There is also the potential for the machine to initiate actions that break the trust in the team. Humans don’t start with the skills to do everything and have to learn how to employ the machines. Not everyone is the best at their job.  Narrow AI have been demonstrated to bluff and use deception in simple board games. So what happens if the machines get smart enough that they decide not to trust the human through either self-preservation out of fear of the human’s performance or the machine becoming biased towards an individual because of its understanding of the human’s character? Could the machine refuse to hand over control? Will it manufacture situations where the pilot makes a mistake (such as not informing the pilot when they need to conduct checklists), breaks a rule/order (there are so many rules to be followed and some are contradictory), demonstrates poor performance (such as handing over manual flight control to a pilot under pressure for a complex situation or in bad weather conditions) or speaks ill of others? This situation only becomes worse when the video and voice recording is controlled by the machine with a direct means to report infractions to command. Will command get the full story of what happened and who would they believe more; the recollection of the human or the hard evidence provided by the machine?

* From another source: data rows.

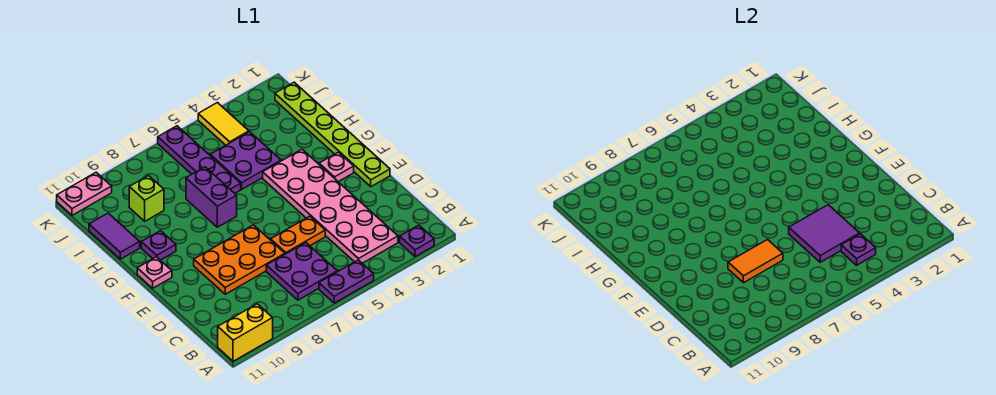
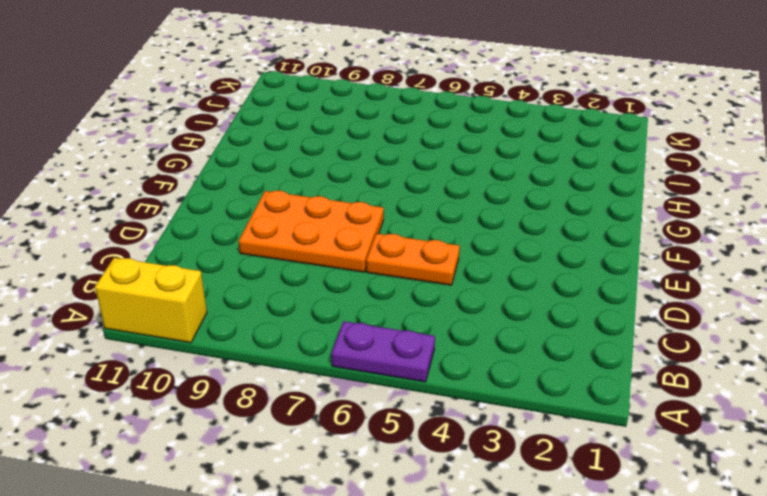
none -> purple plate A2 level 1
none -> pink plate B3:G4 level 1
none -> purple plate B6:C7 level 1

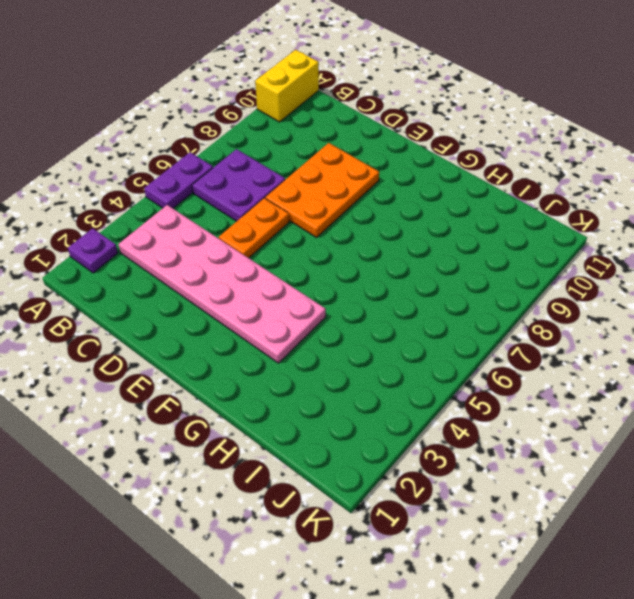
none -> lime plate E1:J1 level 1
none -> pink plate F2 level 1
none -> pink plate F11 level 1

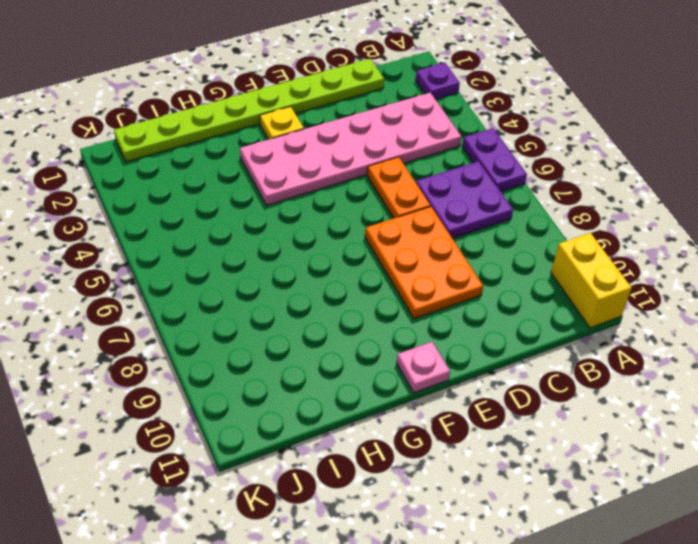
lime plate C1:J1 level 1 -> lime plate E1:J1 level 1
yellow plate F2 level 1 -> pink plate F2 level 1
none -> purple brick G7:H7 level 1
none -> purple plate G10 level 1
none -> purple plate H4:I5 level 1

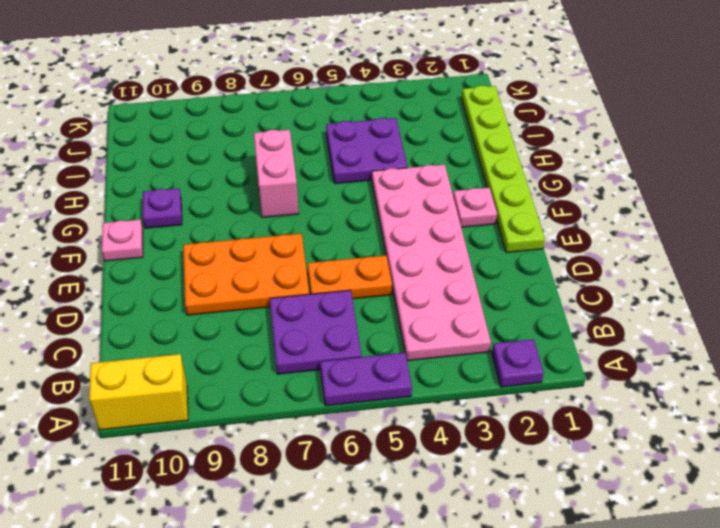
pink brick G7:H7 level 1 -> purple brick G7:H7 level 1
none -> purple plate H6:K6 level 1
none -> purple tile H11:I11 level 1
none -> lime brick I9 level 1

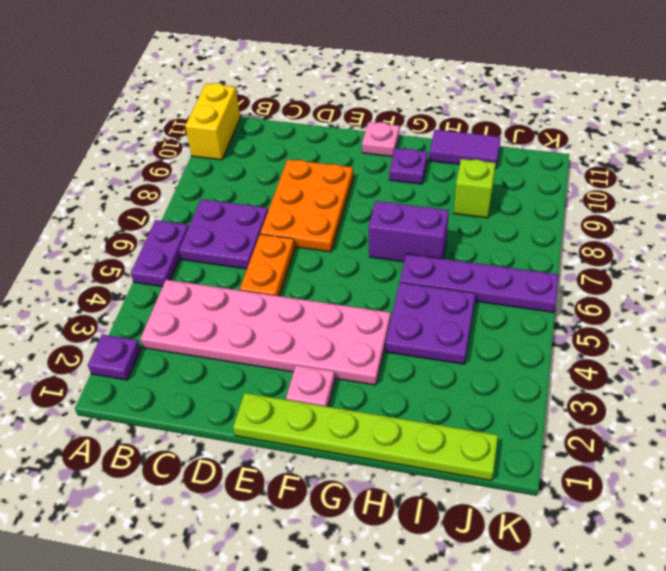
none -> yellow tile J4:K4 level 1
none -> pink plate K10:K11 level 1
none -> purple plate B4 level 2

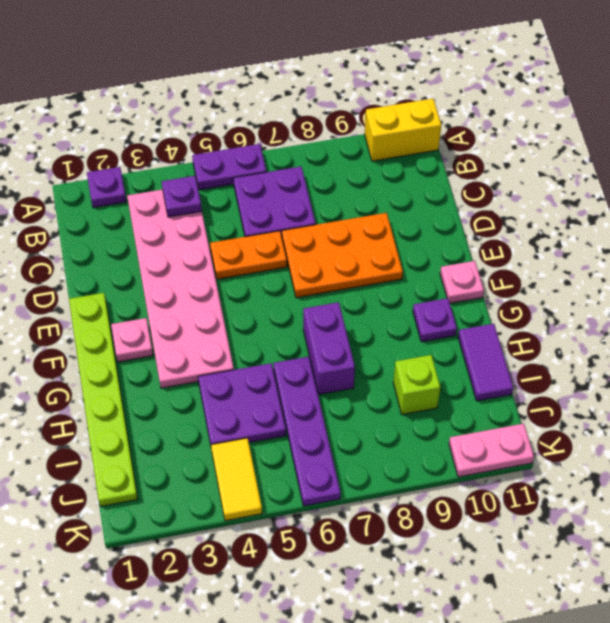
none -> purple tile C4:D5 level 2
none -> orange tile D7:D8 level 2

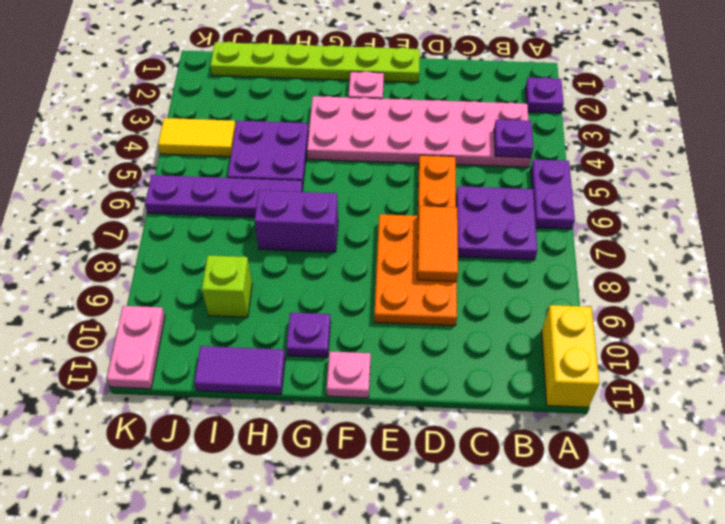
none -> purple tile C4:D5 level 2

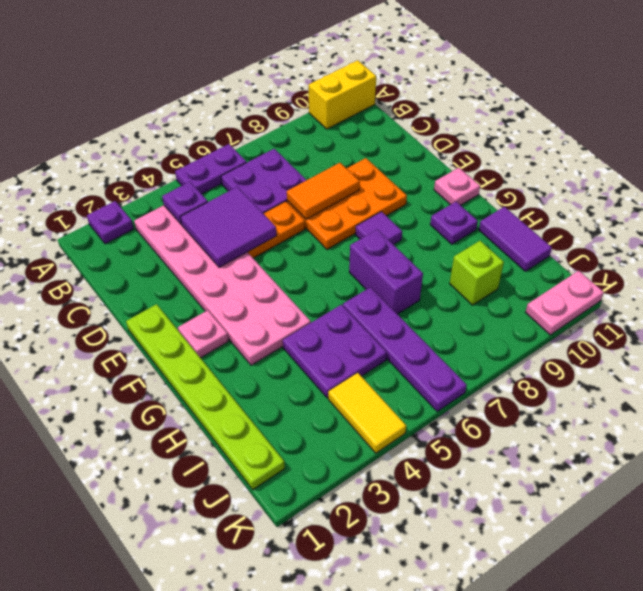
purple tile F8 level 1 -> none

The requirements for reporting built into the machine needs to be known and understood by the human in the team. If every minor infraction is reported and tracked then it is unlikely that the human will ever develop trust with the machine. This would also be akin to the Chinese Social Credit System (Donnelly, 2023). Command responsibility requires superiors to know when people under their command are not meeting the required standards. Command responsibility was a key issue raised in the Afghanistan Inquiry (Australian Defence Force, n.d.). There needs to be a degree of reporting on poor performance or rule breaking within the team. Finding a workable middle ground will be complex. It has to be somewhere between the extremes of an overzealous machine monitoring a social credit system and an unsupervised team that has the potential to go rogue.

Trust is an essential component of every team and the human-machine team will be no different. More importantly, this trust with a machine owned by your employer has to exist in the personal space as well as the work environment. While the humans need to trust the machine to do its job, they also need to trust that the machine won’t end their job. How both elements of personal and work are integrated into the human-machine team is going to be essential for their success.


1 Chat Generative Pre-trained Transformer (ChatGPT) is a web interface that mimics human conversation developed by OpenAI Inc., which is an American company conducting research on artificial intelligence.